How many paths from A = lower left corner to B = upper right corner.
Do not take the dotted line paths and only move either right or up.
I am getting
$$\binom{20}{10} - \left [ \binom{9}{5}.\binom{10}{5} + \binom{14}{7}.\binom{5}{3} - \binom{9}{4}.\binom{4}{2}. \binom{5}{3}\right ]$$
Is this correct ?
Constraints :
(1) going right or up and starting lower left and finishing upper right.
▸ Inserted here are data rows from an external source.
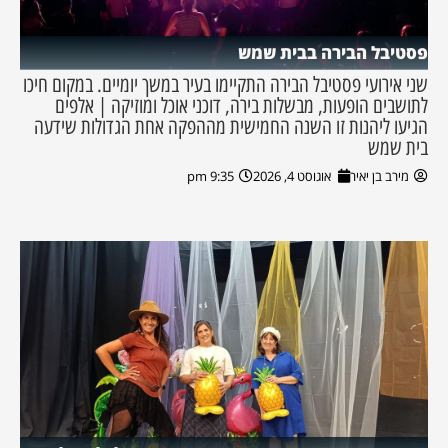
פסטיבל הבירה בבית שמש
שני אירועי פסטיבל הבירה התקיימו בעיר במשך יומיים. במקום חיכו
לתושבים הופעות, מבשלות בירה, דוכני אוכל ומוזיקה | אלפים
הגיעו ליהנות זו השנה החמישית מההפקה אחת הגדולות שידעה
בית שמש
מירב בן יאיר
אוגוסט 4, 2026
9:35 pm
(2) going through the lower left "$\dots$".
(3) going through the upper right "$\vdots$".
Let :
$X$ = set of paths verifying (1).
$A$ = set of paths verifying (1) and (2). ($A\subset X$)
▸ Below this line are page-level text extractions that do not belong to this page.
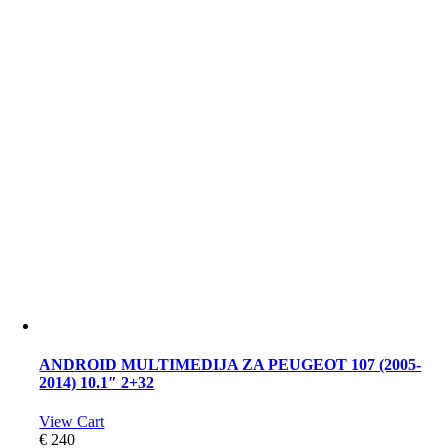
ANDROID MULTIMEDIJA ZA PEUGEOT 107 (2005-
2014) 10.1″ 2+32
View Cart
€
240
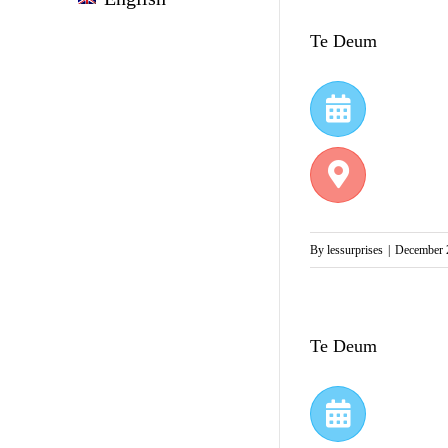
Te Deum
By
lessurprises
|
December 
Te Deum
$B$ = set of paths verifying (1) and (3). ($B\subset X$)
$C$ = set of paths verifying (1) but not (2) and not (3). ($C = (A\cup B)^c = A^c \cap B^c \subset X$)
Then
$|C| = (A\cup B)^c \\= |X| - |A\cup B| \\= |X| - (|A| + |B| - |A\cap B|) \\= |X| - |A| - |B| + |A\cap B|$
Now we need to count. A path can be described as a word made out of the letters $u$ (up) and $r$ (right).
For X we have 10 u's and 10 r's for a total of 20 letters. So $|X| = 20!/(10! 10!)$.
Then $|A| = (9!/(4!5!))(10!/(5!5!))$
Then $|B| = (14!/(7!7!))(5!/(3!2!))$
Then $|A\cap B| = (9!/(4!5!))(4!/(2!2!))(5!/(3!2!))$
So I get
$|C| = 20!/(10! 10!) \\ -(9!/(4!5!))(10!/(5!5!)) \\- (14!/(7!7!))(5!/(3!2!)) \\+ (9!/(4!5!))(4!/(2!2!))(5!/(3!2!))$
(sorry for the typing mess)
Yes, I believe your answer is good.